Work request: Send back all of the data, word for word.

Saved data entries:
---*---

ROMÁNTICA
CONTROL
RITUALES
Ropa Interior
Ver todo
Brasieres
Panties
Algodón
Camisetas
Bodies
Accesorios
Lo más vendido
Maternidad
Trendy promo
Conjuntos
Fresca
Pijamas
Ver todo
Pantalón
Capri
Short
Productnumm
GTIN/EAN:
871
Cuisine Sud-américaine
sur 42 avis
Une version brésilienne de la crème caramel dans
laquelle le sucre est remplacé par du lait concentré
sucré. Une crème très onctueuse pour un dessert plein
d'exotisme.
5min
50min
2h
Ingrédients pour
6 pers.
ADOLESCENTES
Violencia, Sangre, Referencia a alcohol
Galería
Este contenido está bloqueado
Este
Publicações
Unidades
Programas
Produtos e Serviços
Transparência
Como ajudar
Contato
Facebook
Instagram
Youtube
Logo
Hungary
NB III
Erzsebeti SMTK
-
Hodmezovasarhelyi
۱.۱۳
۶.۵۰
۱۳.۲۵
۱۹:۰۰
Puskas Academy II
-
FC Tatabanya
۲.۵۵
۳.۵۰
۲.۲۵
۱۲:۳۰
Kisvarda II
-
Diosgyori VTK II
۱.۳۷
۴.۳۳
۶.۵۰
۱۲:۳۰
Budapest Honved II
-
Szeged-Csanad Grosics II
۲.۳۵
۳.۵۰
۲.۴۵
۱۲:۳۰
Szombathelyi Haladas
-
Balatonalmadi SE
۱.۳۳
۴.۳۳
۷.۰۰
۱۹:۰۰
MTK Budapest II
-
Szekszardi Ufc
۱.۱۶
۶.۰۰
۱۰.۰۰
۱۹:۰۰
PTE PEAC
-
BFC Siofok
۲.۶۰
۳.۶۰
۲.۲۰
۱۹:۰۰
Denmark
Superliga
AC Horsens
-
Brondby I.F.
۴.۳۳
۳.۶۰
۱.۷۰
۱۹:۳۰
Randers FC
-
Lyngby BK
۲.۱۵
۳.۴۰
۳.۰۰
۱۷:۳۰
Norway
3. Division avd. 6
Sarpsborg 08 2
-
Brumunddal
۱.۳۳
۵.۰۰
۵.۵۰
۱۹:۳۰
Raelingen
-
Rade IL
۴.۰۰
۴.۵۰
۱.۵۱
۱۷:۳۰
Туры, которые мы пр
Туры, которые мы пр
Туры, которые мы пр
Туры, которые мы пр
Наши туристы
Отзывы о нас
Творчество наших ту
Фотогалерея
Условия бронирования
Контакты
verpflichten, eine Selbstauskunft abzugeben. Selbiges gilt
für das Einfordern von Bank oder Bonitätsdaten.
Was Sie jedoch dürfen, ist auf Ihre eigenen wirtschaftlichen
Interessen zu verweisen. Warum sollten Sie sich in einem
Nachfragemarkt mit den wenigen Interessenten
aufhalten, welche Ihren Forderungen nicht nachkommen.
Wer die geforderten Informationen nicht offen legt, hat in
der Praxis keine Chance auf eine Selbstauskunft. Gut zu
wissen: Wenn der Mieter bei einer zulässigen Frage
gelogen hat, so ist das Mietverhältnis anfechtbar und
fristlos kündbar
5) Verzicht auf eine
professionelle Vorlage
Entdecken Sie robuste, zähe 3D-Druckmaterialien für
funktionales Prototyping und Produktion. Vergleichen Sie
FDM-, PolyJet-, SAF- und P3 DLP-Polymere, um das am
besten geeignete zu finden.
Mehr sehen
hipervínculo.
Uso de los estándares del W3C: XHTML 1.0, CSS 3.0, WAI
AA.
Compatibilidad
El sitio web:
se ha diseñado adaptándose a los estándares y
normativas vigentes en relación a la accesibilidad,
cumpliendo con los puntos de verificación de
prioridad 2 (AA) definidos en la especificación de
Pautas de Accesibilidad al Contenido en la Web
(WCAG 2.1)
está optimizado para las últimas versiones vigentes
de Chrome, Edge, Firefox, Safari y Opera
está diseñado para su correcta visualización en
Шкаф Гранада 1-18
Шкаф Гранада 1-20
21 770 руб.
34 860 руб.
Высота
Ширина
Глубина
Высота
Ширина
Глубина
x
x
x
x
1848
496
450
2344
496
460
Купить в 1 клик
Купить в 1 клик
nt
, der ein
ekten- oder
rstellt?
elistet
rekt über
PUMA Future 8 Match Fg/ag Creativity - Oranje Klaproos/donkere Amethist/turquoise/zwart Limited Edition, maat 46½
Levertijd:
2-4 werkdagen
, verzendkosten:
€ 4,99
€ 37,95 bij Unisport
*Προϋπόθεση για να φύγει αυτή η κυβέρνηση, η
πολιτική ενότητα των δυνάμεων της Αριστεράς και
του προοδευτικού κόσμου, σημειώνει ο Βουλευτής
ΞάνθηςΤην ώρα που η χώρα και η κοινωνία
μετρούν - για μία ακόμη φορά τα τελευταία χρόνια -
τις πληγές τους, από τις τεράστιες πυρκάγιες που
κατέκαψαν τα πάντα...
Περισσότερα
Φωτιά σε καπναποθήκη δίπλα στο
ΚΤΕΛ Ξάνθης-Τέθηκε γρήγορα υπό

---*---

Answer space:
ROMÁNTICA
CONTROL
RITUALES
Ropa Interior
Ver todo
Brasieres
Panties
Algodón
Camisetas
Bodies
Accesorios
Lo más vendido
Maternidad
Trendy promo
Conjuntos
Fresca
Pijamas
Ver todo
Pantalón
Capri
Short
Productnumm
GTIN/EAN:
871
Cuisine Sud-américaine
sur 42 avis
Une version brésilienne de la crème caramel dans
laquelle le sucre est remplacé par du lait concentré
sucré. Une crème très onctueuse pour un dessert plein
d'exotisme.
5min
50min
2h
Ingrédients pour
6 pers.
ADOLESCENTES
Violencia, Sangre, Referencia a alcohol
Galería
Este contenido está bloqueado
Este
Publicações
Unidades
Programas
Produtos e Serviços
Transparência
Como ajudar
Contato
Facebook
Instagram
Youtube
Logo
Hungary
NB III
Erzsebeti SMTK
-
Hodmezovasarhelyi
۱.۱۳
۶.۵۰
۱۳.۲۵
۱۹:۰۰
Puskas Academy II
-
FC Tatabanya
۲.۵۵
۳.۵۰
۲.۲۵
۱۲:۳۰
Kisvarda II
-
Diosgyori VTK II
۱.۳۷
۴.۳۳
۶.۵۰
۱۲:۳۰
Budapest Honved II
-
Szeged-Csanad Grosics II
۲.۳۵
۳.۵۰
۲.۴۵
۱۲:۳۰
Szombathelyi Haladas
-
Balatonalmadi SE
۱.۳۳
۴.۳۳
۷.۰۰
۱۹:۰۰
MTK Budapest II
-
Szekszardi Ufc
۱.۱۶
۶.۰۰
۱۰.۰۰
۱۹:۰۰
PTE PEAC
-
BFC Siofok
۲.۶۰
۳.۶۰
۲.۲۰
۱۹:۰۰
Denmark
Superliga
AC Horsens
-
Brondby I.F.
۴.۳۳
۳.۶۰
۱.۷۰
۱۹:۳۰
Randers FC
-
Lyngby BK
۲.۱۵
۳.۴۰
۳.۰۰
۱۷:۳۰
Norway
3. Division avd. 6
Sarpsborg 08 2
-
Brumunddal
۱.۳۳
۵.۰۰
۵.۵۰
۱۹:۳۰
Raelingen
-
Rade IL
۴.۰۰
۴.۵۰
۱.۵۱
۱۷:۳۰
Туры, которые мы пр
Туры, которые мы пр
Туры, которые мы пр
Туры, которые мы пр
Наши туристы
Отзывы о нас
Творчество наших ту
Фотогалерея
Условия бронирования
Контакты
verpflichten, eine Selbstauskunft abzugeben. Selbiges gilt
für das Einfordern von Bank oder Bonitätsdaten.
Was Sie jedoch dürfen, ist auf Ihre eigenen wirtschaftlichen
Interessen zu verweisen. Warum sollten Sie sich in einem
Nachfragemarkt mit den wenigen Interessenten
aufhalten, welche Ihren Forderungen nicht nachkommen.
Wer die geforderten Informationen nicht offen legt, hat in
der Praxis keine Chance auf eine Selbstauskunft. Gut zu
wissen: Wenn der Mieter bei einer zulässigen Frage
gelogen hat, so ist das Mietverhältnis anfechtbar und
fristlos kündbar
5) Verzicht auf eine
professionelle Vorlage
Entdecken Sie robuste, zähe 3D-Druckmaterialien für
funktionales Prototyping und Produktion. Vergleichen Sie
FDM-, PolyJet-, SAF- und P3 DLP-Polymere, um das am
besten geeignete zu finden.
Mehr sehen
hipervínculo.
Uso de los estándares del W3C: XHTML 1.0, CSS 3.0, WAI
AA.
Compatibilidad
El sitio web:
se ha diseñado adaptándose a los estándares y
normativas vigentes en relación a la accesibilidad,
cumpliendo con los puntos de verificación de
prioridad 2 (AA) definidos en la especificación de
Pautas de Accesibilidad al Contenido en la Web
(WCAG 2.1)
está optimizado para las últimas versiones vigentes
de Chrome, Edge, Firefox, Safari y Opera
está diseñado para su correcta visualización en
Шкаф Гранада 1-18
Шкаф Гранада 1-20
21 770 руб.
34 860 руб.
Высота
Ширина
Глубина
Высота
Ширина
Глубина
x
x
x
x
1848
496
450
2344
496
460
Купить в 1 клик
Купить в 1 клик
nt
, der ein
ekten- oder
rstellt?
elistet
rekt über
PUMA Future 8 Match Fg/ag Creativity - Oranje Klaproos/donkere Amethist/turquoise/zwart Limited Edition, maat 46½
Levertijd:
2-4 werkdagen
, verzendkosten:
€ 4,99
€ 37,95 bij Unisport
*Προϋπόθεση για να φύγει αυτή η κυβέρνηση, η
πολιτική ενότητα των δυνάμεων της Αριστεράς και
του προοδευτικού κόσμου, σημειώνει ο Βουλευτής
ΞάνθηςΤην ώρα που η χώρα και η κοινωνία
μετρούν - για μία ακόμη φορά τα τελευταία χρόνια -
τις πληγές τους, από τις τεράστιες πυρκάγιες που
κατέκαψαν τα πάντα...
Περισσότερα
Φωτιά σε καπναποθήκη δίπλα στο
ΚΤΕΛ Ξάνθης-Τέθηκε γρήγορα υπό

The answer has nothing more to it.